-- DATA EXCERPTS --

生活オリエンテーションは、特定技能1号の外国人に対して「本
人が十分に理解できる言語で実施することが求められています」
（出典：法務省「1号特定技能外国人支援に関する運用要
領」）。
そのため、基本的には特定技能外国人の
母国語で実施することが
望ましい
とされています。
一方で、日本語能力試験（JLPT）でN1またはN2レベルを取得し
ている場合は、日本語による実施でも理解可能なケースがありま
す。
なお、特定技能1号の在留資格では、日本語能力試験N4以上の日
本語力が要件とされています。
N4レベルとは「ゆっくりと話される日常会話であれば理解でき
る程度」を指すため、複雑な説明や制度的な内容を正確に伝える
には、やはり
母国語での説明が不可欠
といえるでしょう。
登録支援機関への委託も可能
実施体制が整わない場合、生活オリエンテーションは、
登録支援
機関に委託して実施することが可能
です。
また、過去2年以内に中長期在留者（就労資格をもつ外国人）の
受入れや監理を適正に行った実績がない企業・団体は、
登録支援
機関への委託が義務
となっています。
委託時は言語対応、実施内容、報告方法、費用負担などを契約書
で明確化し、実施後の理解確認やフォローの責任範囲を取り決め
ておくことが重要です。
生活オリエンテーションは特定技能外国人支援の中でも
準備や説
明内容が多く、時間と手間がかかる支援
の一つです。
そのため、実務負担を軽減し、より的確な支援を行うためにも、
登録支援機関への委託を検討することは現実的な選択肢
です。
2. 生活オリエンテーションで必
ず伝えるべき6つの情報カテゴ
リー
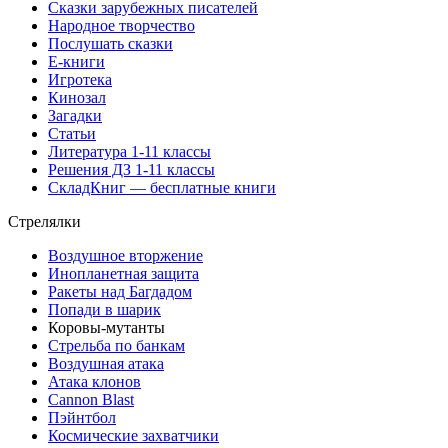
Сказки зарубежных писателей
Народное творчество
Послушать сказки
Е-книги
Игротека
Кинозал
Загадки
Статьи
Литература 1-11 классы
Решения ДЗ 1-11 классы
СкладКниг — бесплатные книги
Стрелялки
Воздушное вторжение
Инопланетная защита
Ракеты над Багдадом
Попади в шарик
Коровы-мутанты
Стрельба по банкам
Воздушная атака
Атака клонов
Cannon Blast
Пэйнтбол
Космические захватчики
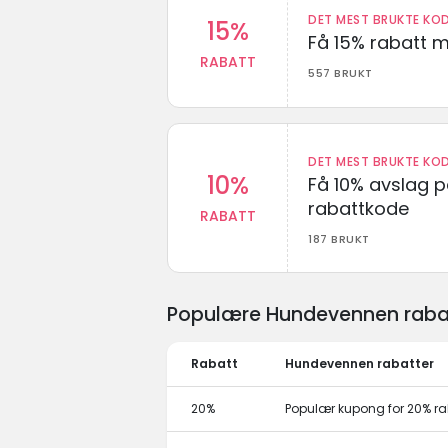
DET MEST BRUKTE KOD
15%
Få 15% rabatt 
RABATT
557 BRUKT
DET MEST BRUKTE KOD
10%
Få 10% avslag 
rabattkode
RABATT
187 BRUKT
Populære Hundevennen rabat
Rabatt
Hundevennen rabatter
20%
Populær kupong for 20% ra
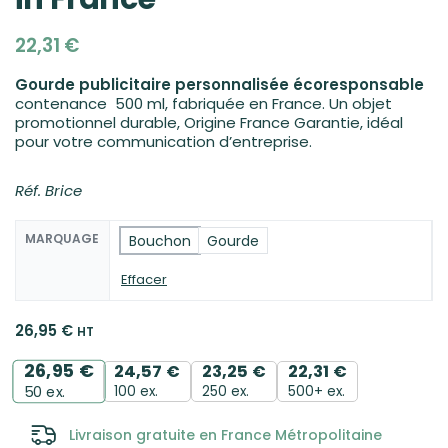
22,31
€
Gourde publicitaire personnalisée écoresponsable
contenance 500 ml, fabriquée en France. Un objet
promotionnel durable, Origine France Garantie, idéal
pour votre communication d’entreprise.
Réf. Brice
MARQUAGE
Bouchon
Gourde
Effacer
26,95
€
HT
26,95
€
24,57
€
23,25
€
22,31
€
100 ex.
250 ex.
500+ ex.
50
ex.
Livraison gratuite en France Métropolitaine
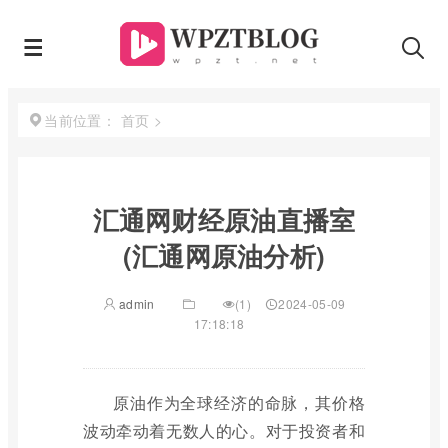
首页
>
当前位置：
汇通网财经原油直播室
(汇通网原油分析)
admin
(1)
2024-05-09
17:18:18
原油作为全球经济的命脉，其价格
波动牵动着无数人的心。对于投资者和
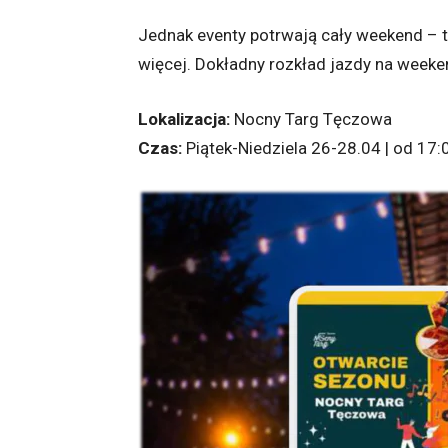
Jednak eventy potrwają cały weekend – ta
więcej. Dokładny rozkład jazdy na week
Lokalizacja:
Nocny Targ Tęczowa
Czas:
Piątek-Niedziela 26-28.04 | od 17:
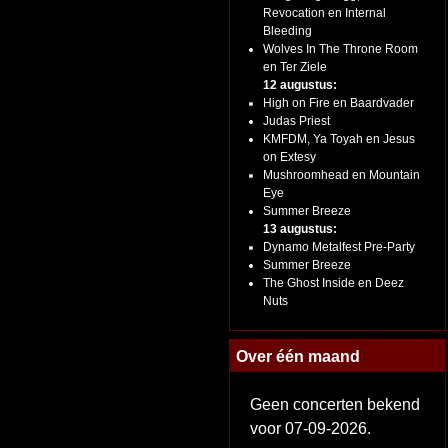
Revocation en Internal
Bleeding
Wolves In The Throne Room
en Ter Ziele
12 augustus:
High on Fire en Baardvader
Judas Priest
KMFDM, Ya Toyah en Jesus
on Extesy
Mushroomhead en Mountain
Eye
Summer Breeze
13 augustus:
Dynamo Metalfest Pre-Party
Summer Breeze
The Ghost Inside en Deez
Nuts
Over één maand
Geen concerten bekend
voor 07-09-2026.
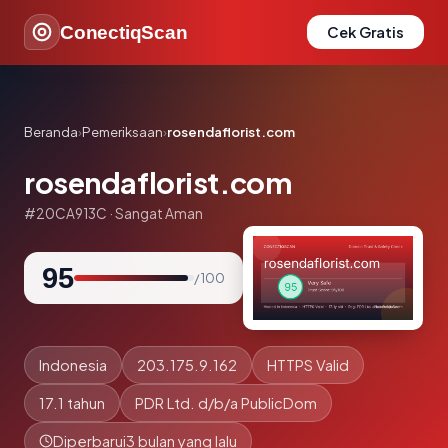
ConectiqScan
Cek Gratis
Beranda
›
Pemeriksaan
›
rosendaflorist.com
rosendaflorist.com
#20CA913C · Sangat Aman
95
/ 100
Indonesia
203.175.9.162
HTTPS Valid
17.1 tahun
PDR Ltd. d/b/a PublicDom
Diperbarui
3 bulan yang lalu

-- REQUIRED ACTION --
Report how many lines of the entries hold the string "книги". Provide the number alone.

-- COMPLETED TASK --
2